Morristown is not far from the centre of this district, and on this line of road. Geographically, it is situated in Granger County, East Tennessee, about thirty miles south of Cumberland Gap, and 226 miles east of Nashville. Militarily, it is a strategic point of vast and vital importance.

If Gen. BROWNLOW has really gained the reported victory, and if the loyal mountaineers of East Tennessee — of whom there are at least forty thousand –flock to his standard in sufficient force to enable him to maintain himself, he will not only have outflanked and cut off ZOLLICOFFER and LEE, and raised the National banner well down in the centre of the rebel territory, but he will also command the great rebel railroad of the Southwest.

We publish this morning, however, three items of news which cannot be agreeable to Parson BROWNLOW. One is, that the National troops at Camp Hoskins, Pulaski County, Ky., which, since the disgraceful retreat of Gen. SCHOEPF, are the nearest reinforcements to the East Tennesseeans, are about to retire northward before the rebels, thus isolating BROWNLOW even more than he has been. The second is, that Gen. ROSECRANS, a part of whose forces were reported some time ago to be preparing for a diversion into Kentucky or East Tennessee, has gone northward as high as Wheeling, Va., for the Winter. And third, instead of his going to East Tennessee, his adversary, the rebel thief FLOYD, and his command, had been ordered there, and on the 3d inst. were within thirty miles of the East Tennessee and Virginia Railroad. And yesterday morning it was announced that the rebel, Gen. CRITTENDEN, had arrived at Knoxville, in BROWNLOW’s rear, to take the field with his forces.

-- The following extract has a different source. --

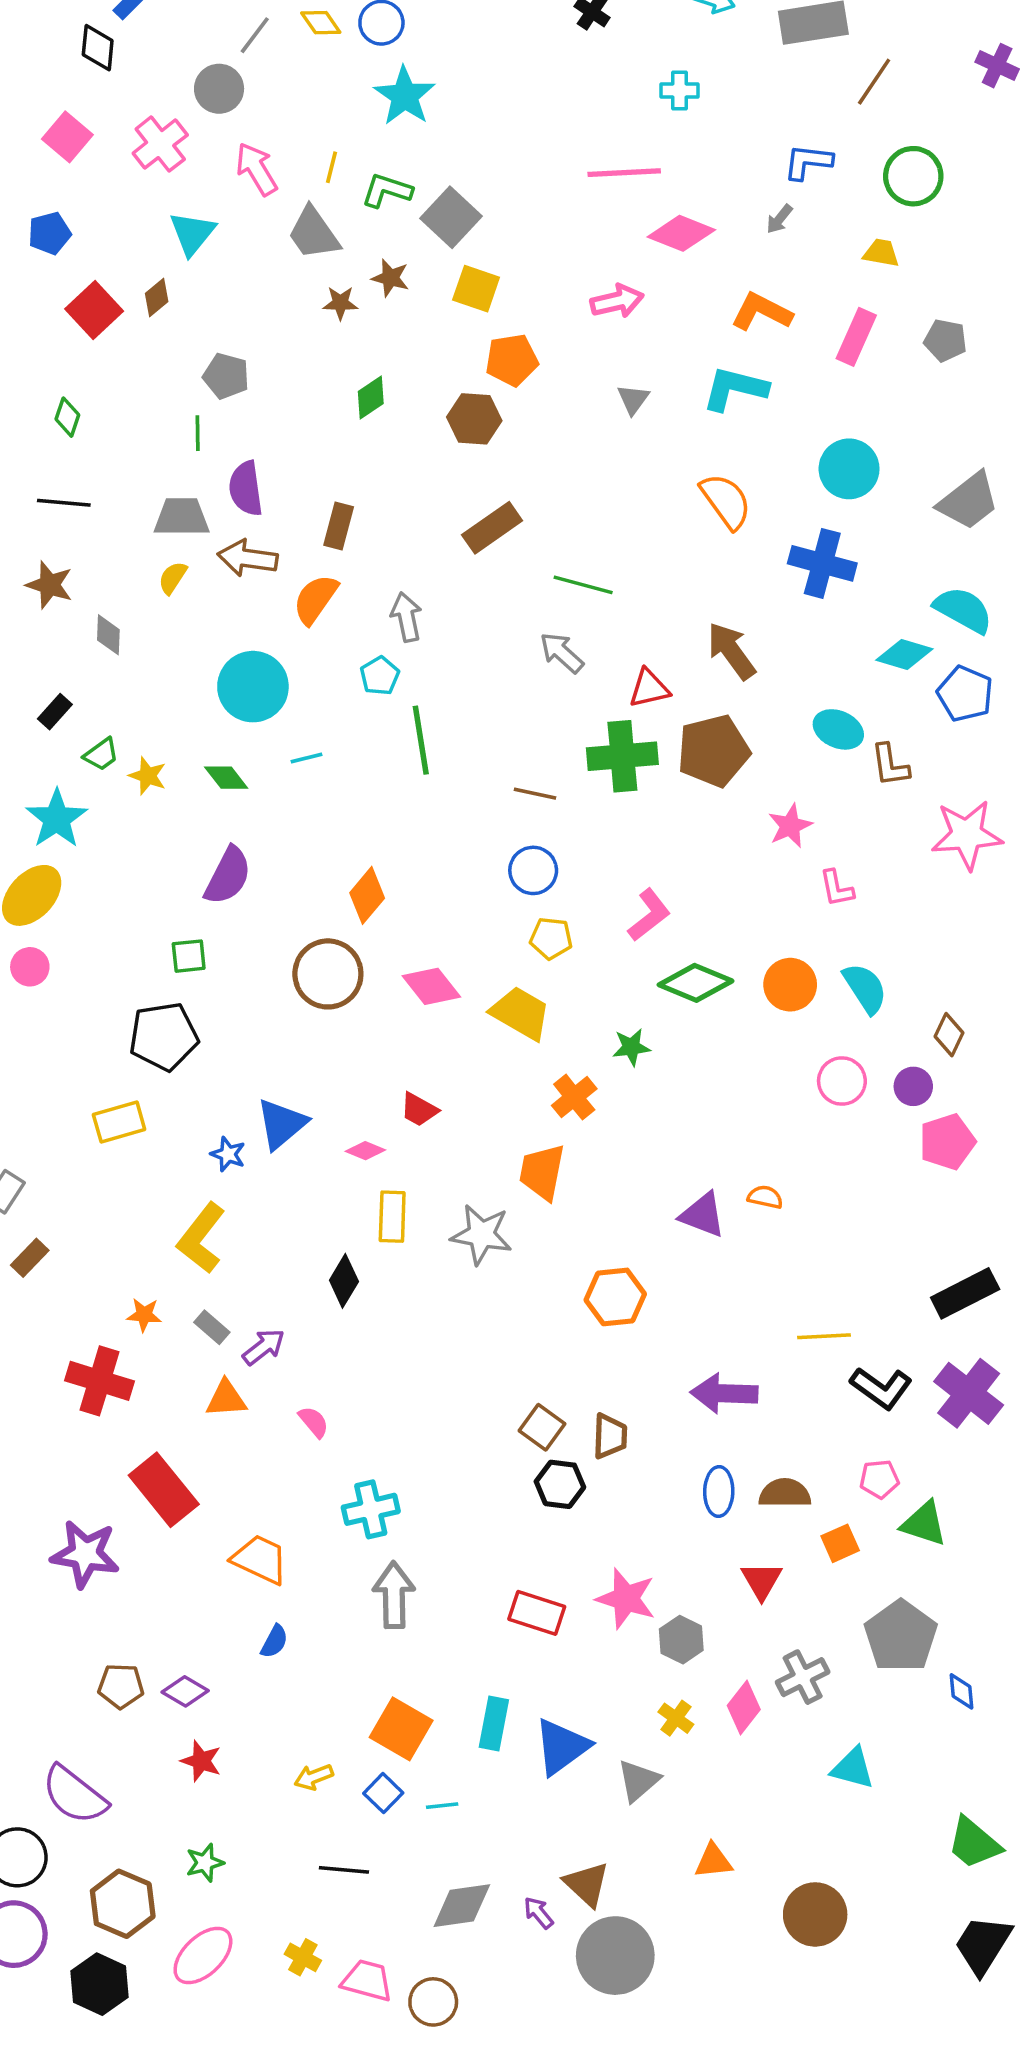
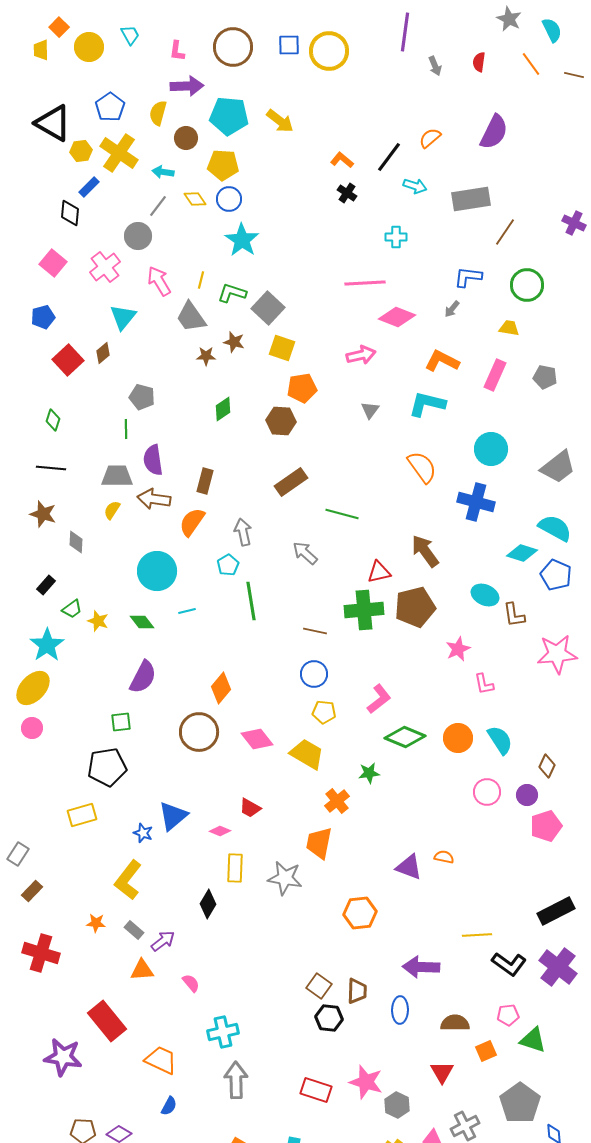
gray arrow: (562, 653) -> (305, 553), moved
red cross: (99, 1381) -> (41, 953), moved
blue ellipse: (719, 1492) -> (400, 1010), moved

These things look bad enough, undoubtedly; but Gen. Parson BROWNLOW is a man of resources, and if FLOYD, ZOLLICOFFER or CRITTENDEN come up on him with an overwhelming force; he can at all events destroy the railroad, disband and retire his forces to the mountains, and there wait for the bright morning, which we hope is not far off, when, from the gray Cumberland Mountain peaks the persecuted loyalists can descry the flag of the Union advancing from old Kentucky.